Required action: On the basis of the records below, report how many lines contain the word "CROSS". Nothing else should be given.
[[ Records for the exercise, beginning ]]
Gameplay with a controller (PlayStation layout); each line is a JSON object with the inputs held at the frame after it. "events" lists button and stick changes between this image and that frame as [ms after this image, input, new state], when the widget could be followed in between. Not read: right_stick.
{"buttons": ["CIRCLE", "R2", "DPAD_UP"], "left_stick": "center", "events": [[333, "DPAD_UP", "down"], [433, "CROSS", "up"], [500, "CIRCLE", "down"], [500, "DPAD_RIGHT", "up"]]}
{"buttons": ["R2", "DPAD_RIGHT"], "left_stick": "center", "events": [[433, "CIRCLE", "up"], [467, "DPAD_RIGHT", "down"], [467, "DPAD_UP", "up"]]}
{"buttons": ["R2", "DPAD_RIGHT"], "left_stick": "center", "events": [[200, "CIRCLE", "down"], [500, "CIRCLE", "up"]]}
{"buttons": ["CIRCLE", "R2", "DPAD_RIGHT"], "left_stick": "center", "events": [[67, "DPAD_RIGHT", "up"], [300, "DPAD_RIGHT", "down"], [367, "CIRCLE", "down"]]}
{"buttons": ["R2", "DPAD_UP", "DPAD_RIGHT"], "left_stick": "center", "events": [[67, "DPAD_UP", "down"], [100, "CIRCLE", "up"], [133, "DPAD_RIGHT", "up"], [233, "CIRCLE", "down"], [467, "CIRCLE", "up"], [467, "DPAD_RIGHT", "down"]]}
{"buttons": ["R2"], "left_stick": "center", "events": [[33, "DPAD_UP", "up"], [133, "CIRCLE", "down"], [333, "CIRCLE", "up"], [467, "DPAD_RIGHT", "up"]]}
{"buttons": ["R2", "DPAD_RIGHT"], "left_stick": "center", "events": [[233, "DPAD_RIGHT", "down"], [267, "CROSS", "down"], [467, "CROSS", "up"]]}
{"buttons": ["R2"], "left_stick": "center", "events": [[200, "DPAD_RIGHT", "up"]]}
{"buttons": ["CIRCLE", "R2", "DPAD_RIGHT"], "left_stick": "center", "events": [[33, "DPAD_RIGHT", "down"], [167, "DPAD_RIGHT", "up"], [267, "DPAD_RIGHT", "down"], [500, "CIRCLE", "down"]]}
[[ Records for the exercise, end ]]
Response to this exercise: 2